**Exercise task**
Print the listing below word for word, from its first line up to and including the line with "h=5 m=3 s=12".

━━━

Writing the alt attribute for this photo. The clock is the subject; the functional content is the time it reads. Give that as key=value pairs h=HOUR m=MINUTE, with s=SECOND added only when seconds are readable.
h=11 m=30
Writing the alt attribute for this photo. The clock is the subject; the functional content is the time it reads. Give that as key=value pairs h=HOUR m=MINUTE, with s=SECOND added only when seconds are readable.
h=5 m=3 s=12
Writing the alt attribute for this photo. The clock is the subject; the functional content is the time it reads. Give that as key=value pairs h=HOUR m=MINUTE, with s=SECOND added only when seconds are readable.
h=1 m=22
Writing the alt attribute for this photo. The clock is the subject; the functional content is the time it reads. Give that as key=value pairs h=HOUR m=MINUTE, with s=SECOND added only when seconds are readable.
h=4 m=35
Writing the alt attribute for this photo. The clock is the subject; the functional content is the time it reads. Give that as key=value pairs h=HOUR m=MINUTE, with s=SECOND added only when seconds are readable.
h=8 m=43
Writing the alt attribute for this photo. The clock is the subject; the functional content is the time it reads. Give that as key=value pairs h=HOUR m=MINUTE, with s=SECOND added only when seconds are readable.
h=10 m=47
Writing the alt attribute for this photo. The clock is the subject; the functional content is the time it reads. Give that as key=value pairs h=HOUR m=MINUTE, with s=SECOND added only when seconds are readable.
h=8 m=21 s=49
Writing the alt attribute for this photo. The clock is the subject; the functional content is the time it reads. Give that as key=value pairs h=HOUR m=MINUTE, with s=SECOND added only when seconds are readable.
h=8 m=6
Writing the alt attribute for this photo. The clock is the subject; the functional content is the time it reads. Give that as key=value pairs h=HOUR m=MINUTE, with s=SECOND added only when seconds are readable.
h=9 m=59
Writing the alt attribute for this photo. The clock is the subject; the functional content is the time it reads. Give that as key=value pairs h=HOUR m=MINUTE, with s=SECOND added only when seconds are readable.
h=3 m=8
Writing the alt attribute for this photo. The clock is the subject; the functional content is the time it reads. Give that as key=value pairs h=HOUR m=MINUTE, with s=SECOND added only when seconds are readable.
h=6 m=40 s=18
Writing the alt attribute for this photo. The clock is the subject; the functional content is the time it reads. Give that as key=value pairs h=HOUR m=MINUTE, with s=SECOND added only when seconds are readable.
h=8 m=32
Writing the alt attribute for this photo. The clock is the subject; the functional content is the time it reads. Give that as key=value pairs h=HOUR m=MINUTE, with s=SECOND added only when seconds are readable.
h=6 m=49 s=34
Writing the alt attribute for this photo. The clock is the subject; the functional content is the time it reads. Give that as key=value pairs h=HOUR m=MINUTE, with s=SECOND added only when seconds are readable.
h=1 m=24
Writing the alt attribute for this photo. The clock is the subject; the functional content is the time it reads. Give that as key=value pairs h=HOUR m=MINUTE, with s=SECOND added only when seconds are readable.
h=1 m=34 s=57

━━━

**Exercise answer**
Writing the alt attribute for this photo. The clock is the subject; the functional content is the time it reads. Give that as key=value pairs h=HOUR m=MINUTE, with s=SECOND added only when seconds are readable.
h=11 m=30
Writing the alt attribute for this photo. The clock is the subject; the functional content is the time it reads. Give that as key=value pairs h=HOUR m=MINUTE, with s=SECOND added only when seconds are readable.
h=5 m=3 s=12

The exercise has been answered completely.